Względnie wysokie wymagania sprzętowe Windows 11 przysporzyły mu wiele krytyki. Jednocześnie pojawiły się sposoby (niektóre z nich podawał sam Microsoft) na ich ominięcie. Jeden z nich był banalnie prosty i polegał na dodaniu polecenia tekstowego w trakcie instalacji systemu. Pozwalało to zupełnie pominąć sprawdzanie zgodności z wymaganiami. Okazuje się, że ten sposób przestał działać.
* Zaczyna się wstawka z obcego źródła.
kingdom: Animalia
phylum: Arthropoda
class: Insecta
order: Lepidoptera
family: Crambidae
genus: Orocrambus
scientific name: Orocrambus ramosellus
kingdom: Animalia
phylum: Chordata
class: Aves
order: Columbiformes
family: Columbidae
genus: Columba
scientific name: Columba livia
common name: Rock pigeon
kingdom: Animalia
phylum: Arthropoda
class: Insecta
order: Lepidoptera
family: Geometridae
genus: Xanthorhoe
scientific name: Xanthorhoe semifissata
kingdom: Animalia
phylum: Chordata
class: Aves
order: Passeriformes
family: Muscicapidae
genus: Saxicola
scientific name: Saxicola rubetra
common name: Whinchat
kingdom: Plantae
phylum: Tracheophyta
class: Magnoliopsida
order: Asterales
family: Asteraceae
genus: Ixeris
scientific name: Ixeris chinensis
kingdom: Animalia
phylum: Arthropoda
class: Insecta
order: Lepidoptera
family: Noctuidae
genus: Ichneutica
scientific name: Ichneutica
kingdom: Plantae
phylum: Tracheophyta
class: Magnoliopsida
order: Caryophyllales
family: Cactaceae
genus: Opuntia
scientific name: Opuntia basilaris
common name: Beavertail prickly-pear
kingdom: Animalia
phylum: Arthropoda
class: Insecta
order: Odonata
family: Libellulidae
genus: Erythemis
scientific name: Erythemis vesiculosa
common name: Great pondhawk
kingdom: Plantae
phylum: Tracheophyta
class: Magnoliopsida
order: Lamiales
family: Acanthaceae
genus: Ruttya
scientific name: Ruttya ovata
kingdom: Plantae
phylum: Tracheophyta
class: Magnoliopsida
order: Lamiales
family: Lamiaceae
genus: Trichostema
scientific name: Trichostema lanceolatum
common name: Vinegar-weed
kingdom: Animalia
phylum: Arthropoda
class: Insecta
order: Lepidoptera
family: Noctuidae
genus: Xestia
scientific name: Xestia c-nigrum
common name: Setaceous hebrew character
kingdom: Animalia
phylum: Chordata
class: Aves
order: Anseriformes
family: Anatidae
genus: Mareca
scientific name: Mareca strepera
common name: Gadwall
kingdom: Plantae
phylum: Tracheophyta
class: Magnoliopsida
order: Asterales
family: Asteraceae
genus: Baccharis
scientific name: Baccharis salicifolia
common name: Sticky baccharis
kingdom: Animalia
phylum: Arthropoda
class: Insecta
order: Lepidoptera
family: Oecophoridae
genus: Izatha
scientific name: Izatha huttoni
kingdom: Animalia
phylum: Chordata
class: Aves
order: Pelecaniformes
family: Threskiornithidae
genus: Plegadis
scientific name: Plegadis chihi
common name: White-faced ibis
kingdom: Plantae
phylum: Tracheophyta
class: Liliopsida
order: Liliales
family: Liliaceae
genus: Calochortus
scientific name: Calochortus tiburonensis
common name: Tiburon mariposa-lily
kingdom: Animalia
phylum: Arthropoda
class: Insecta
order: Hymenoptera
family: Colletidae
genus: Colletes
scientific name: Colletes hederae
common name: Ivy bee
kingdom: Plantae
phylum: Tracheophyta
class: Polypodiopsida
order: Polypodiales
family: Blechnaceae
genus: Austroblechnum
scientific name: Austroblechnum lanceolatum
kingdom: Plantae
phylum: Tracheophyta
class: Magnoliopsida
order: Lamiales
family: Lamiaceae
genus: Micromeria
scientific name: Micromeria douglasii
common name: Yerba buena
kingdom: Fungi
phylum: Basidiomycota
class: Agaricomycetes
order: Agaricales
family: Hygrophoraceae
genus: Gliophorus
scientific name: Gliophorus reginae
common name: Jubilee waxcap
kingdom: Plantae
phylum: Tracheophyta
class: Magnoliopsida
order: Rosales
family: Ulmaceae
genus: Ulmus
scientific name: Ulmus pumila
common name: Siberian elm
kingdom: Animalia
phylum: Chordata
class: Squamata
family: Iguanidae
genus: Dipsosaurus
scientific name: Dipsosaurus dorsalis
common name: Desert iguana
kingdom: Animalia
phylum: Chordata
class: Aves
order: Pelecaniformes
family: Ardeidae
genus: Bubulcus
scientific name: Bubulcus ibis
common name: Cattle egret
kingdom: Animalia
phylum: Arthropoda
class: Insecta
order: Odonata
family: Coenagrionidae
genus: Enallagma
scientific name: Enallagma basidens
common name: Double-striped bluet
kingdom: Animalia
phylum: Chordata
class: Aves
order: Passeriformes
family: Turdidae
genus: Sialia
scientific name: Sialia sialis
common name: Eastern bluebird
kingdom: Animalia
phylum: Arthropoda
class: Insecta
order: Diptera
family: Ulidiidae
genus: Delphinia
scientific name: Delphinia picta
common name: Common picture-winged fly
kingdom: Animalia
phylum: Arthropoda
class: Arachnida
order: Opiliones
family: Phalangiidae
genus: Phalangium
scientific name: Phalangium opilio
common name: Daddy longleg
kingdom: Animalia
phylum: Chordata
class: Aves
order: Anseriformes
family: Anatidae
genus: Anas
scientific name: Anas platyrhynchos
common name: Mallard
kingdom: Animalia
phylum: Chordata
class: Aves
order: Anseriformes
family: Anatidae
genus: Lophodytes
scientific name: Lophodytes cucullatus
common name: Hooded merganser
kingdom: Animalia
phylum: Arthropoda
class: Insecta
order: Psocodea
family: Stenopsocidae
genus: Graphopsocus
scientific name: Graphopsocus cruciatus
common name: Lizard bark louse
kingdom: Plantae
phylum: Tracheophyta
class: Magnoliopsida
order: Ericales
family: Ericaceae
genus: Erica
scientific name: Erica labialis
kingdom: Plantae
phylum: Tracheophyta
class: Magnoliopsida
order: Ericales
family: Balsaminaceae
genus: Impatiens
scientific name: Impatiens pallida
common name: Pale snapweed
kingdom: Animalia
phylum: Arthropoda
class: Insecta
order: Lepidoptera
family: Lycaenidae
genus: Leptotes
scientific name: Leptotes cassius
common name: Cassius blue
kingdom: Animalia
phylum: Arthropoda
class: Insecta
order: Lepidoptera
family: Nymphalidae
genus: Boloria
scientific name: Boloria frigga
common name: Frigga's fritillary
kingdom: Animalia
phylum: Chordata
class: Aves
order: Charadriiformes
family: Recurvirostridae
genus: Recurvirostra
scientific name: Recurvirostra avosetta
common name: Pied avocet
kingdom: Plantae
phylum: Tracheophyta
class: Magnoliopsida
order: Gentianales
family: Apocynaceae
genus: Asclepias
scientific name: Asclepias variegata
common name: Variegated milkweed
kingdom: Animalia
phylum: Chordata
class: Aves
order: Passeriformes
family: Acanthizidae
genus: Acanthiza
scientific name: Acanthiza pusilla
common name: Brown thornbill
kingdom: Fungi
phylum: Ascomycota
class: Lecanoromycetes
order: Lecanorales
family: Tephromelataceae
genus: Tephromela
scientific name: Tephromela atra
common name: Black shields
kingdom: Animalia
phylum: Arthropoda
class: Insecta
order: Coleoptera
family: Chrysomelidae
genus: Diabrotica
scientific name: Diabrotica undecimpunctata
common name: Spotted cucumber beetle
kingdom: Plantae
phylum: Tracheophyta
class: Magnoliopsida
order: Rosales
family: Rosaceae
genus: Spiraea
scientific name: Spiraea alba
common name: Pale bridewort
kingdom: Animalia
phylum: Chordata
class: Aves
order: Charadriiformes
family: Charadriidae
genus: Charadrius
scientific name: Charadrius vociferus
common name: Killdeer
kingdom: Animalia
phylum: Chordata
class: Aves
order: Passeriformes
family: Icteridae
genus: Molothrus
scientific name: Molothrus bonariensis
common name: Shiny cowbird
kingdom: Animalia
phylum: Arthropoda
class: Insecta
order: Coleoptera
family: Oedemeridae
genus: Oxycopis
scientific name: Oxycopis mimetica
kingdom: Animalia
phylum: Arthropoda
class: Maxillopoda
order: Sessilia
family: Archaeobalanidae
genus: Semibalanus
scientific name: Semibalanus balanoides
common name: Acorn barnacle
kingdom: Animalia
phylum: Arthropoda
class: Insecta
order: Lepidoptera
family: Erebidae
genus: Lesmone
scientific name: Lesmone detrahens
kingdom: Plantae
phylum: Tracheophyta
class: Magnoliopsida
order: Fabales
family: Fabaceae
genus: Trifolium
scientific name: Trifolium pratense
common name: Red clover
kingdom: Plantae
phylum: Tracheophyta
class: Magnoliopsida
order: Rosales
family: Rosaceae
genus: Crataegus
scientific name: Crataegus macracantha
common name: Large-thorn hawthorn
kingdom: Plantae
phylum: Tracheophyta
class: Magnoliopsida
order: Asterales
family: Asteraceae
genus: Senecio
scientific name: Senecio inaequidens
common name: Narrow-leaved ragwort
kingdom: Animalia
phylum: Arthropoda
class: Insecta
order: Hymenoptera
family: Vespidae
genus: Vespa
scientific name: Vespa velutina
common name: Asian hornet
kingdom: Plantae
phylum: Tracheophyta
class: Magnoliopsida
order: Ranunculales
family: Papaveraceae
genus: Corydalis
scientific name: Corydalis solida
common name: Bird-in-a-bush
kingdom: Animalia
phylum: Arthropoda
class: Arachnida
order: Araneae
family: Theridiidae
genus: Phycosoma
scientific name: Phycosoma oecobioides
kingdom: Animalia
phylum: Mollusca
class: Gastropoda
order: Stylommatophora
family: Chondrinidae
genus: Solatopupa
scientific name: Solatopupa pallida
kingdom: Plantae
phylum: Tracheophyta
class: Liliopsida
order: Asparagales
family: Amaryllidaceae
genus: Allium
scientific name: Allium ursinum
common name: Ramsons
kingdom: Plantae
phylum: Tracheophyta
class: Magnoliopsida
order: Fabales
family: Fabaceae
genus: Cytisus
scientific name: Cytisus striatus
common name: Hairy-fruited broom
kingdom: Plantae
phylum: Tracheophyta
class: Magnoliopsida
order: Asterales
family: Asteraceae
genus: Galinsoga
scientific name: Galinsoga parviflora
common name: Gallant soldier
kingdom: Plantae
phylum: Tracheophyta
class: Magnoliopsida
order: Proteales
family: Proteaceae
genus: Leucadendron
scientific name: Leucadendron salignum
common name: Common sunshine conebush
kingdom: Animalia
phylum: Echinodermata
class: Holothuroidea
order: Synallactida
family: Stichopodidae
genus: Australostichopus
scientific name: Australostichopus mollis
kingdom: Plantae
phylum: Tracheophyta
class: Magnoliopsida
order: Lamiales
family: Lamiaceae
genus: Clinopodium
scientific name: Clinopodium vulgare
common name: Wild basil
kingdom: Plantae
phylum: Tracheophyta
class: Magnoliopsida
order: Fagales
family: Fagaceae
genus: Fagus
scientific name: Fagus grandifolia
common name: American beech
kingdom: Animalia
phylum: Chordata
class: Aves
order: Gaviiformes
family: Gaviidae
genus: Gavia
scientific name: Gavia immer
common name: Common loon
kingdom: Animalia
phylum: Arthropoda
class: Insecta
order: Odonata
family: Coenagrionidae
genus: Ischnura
Niecały rok temu użytkownicy odkryli, że podczas instalacji Jedenastki wystarczyło wprowadzić polecenie add "/product server" i można było zapomnieć o jego wygórowanych wymaganiach. Pozwalało to dość łatwo zainstalować Windows 11 na niewspieranym sprzęcie. Wygląda na to, że Microsoft zablokował tę metodę w ostatniej kompilacji Windows 11 Insider Preview w Canary Channel (build 27686).
Jak informuje na Twitterze użytkownik Bob Pony, Microsoft spatchował metodę z poleceniem add "/product server" i nie można już w ten sposób ominąć sprawdzania wymagań na etapie instalatora. Przypomnijmy jednak, że niektóre wymagania można było zignorować tylko w dotychczas wydanych wersjach Jedenastki. Windows 11 24H2 ma już wgrane na stałe wymagania blokujące starsze procesory. Dotyczy to jednak modeli z połowy lat 2000. i starszych.
Najbardziej interesujące wszystkich wymagania, czyli te dotyczące procesora oraz modułu TPM 2.0, najprawdopodobniej ciągle można ominąć i to przy pomocy metody podanej przez Microsoft.